La coralidad de los sacramentos afianza el movimiento, más delicado que en la pintura anterior, de los personajes evangélicos que aparecen en la tabla central. María la Madre cae desmadejada en los brazos familiares de Juan. La figura fememina más joven, apartando la vista, contrasta con la María Magdalena del Descendimiento, identificada allí en su gesto con el abandono de Cristo. Son las otras dos Marías las que me llaman la atención. De acuerdo con Mt 27, 55-56, además de María Magdalena, asisten a la sepultura de Jesús María, la madre de Santiago el Menor, y María Salomé, madre de los Zebedeos, pero en Jn 19, 25 junto a la Cruz se encuentran la Virgen María y María la de Cleofás, hermana de María. La exégesis no se pone de acuerdo -como siempre- en si Salomé y la de Cleofás son la misma persona.

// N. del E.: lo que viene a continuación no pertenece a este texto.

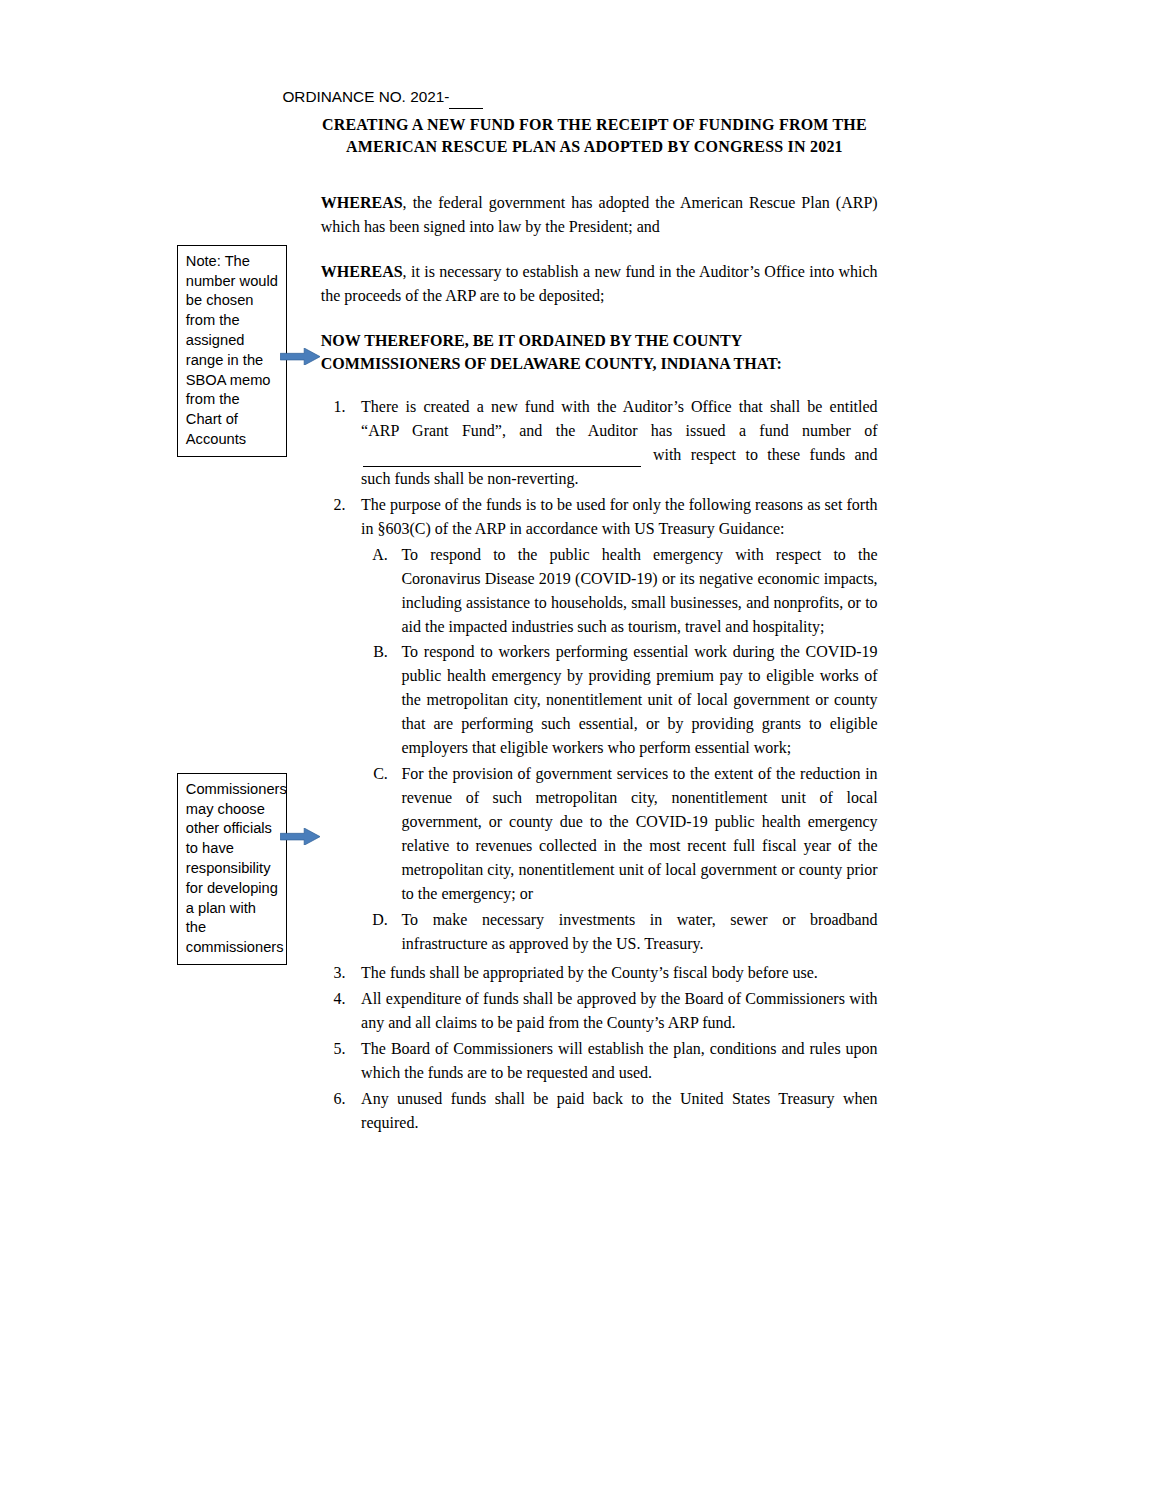ORDINANCE NO. 2021-
CREATING A NEW FUND FOR THE RECEIPT OF FUNDING FROM THE
AMERICAN RESCUE PLAN AS ADOPTED BY CONGRESS IN 2021
WHEREAS, the federal government has adopted the American Rescue Plan (ARP) which has been signed into law by the President; and
WHEREAS, it is necessary to establish a new fund in the Auditor’s Office into which the proceeds of the ARP are to be deposited;
NOW THEREFORE, BE IT ORDAINED BY THE COUNTY COMMISSIONERS OF DELAWARE COUNTY, INDIANA THAT:
There is created a new fund with the Auditor’s Office that shall be entitled “ARP Grant Fund”, and the Auditor has issued a fund number of with respect to these funds and such funds shall be non-reverting.
The purpose of the funds is to be used for only the following reasons as set forth in §603(C) of the ARP in accordance with US Treasury Guidance:
To respond to the public health emergency with respect to the Coronavirus Disease 2019 (COVID-19) or its negative economic impacts, including assistance to households, small businesses, and nonprofits, or to aid the impacted industries such as tourism, travel and hospitality;
To respond to workers performing essential work during the COVID-19 public health emergency by providing premium pay to eligible works of the metropolitan city, nonentitlement unit of local government or county that are performing such essential, or by providing grants to eligible employers that eligible workers who perform essential work;
For the provision of government services to the extent of the reduction in revenue of such metropolitan city, nonentitlement unit of local government, or county due to the COVID-19 public health emergency relative to revenues collected in the most recent full fiscal year of the metropolitan city, nonentitlement unit of local government or county prior to the emergency; or
To make necessary investments in water, sewer or broadband infrastructure as approved by the US. Treasury.
The funds shall be appropriated by the County’s fiscal body before use.
All expenditure of funds shall be approved by the Board of Commissioners with any and all claims to be paid from the County’s ARP fund.
The Board of Commissioners will establish the plan, conditions and rules upon which the funds are to be requested and used.
Any unused funds shall be paid back to the United States Treasury when required.
Note: The number would be chosen from the assigned range in the SBOA memo from the Chart of Accounts
Commissioners may choose other officials to have responsibility for developing a plan with the commissioners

¿Quién sostiene a la Madre? ¿Es éste un enigma o es un detalle sin importancia? El color de las vestiduras de los personajes coincide en un alto grado entre el Descendimiento y el Tríptico de los Siete Sacramentos. La tercera María, que había llorado en un extremo con una inclinación de cabeza en el Descendimiento igual a la que mantendría después la Virgen en El Calvario, podría ser o la madre de un apóstol o la "hermana" (άδελφή) de María. Si fuese el último caso, en el Tríptico María la de Cleofás sostendría delicadamente la mano de su parienta, como en el Descendimiento habría intentado impedir que cayese al suelo. O, en cambio, como es habitual identificarla, la única figura que mira hacia la Cruz, ¿representa la fe de Salomé, aquella que pidió para sus hijos sentarse a la derecha y a la izquierda del trono de la Gloria? Estos encabalgamientos icónicos de los detalles mencionados por los evangelios de Mateo y de Juan en el arte de Van der Weyden obligan a seguir meditando sus telas, dejándose anegar por la fuerza recrecida de un sentido espiritual que, no por lejano, es menos actual.
“En el silencio y sosiego se perfecciona el ánima devota y aprende los secretos de las escrituras. Allí halla arroyos de lágrimas con que se lave todas las noches, para que sea tanto más familiar a su Hacedor, cuanto más se desviare del tumulto del siglo. Pues así el que se aparta de amigos y conocidos será más cerca de Dios y de sus ángeles. Mejor es esconderse y cuidar de sí, que con descuido propio hacer milagros […].
Con dos alas se levanta el hombre de lo terreno, que son: simplicidad y puridad. La simplicidad ha de estar en la intención y la puridad en la afección. La simplicidad pone los ojos en Dios; la puridad le abraza y le gusta. Ninguna buena obra te impedirá, si de dentro fueres libre de todo desordenado deseo. Si no piensas ni buscas sino el buen contentamiento de Dios y provecho del próximo, gozarás de una interior libertad. Si fuese tu corazón recto, a la hora sería toda criatura espejo de vida y libro de santa doctrina”.
(Tomás Kempis, De la Imitación de Cristo, traducción de fray Luis de Granada)
Al fondo del cuadro de van der Weyden, un clérigo eleva,
escondido, en nombre de quienes lo atisban, un canto de alabanza al Lector de toda
obra. Así querría que también fuesen leídas estas palabras: como los restos de
una oración que se esconde y cuida de sí con corazón recto.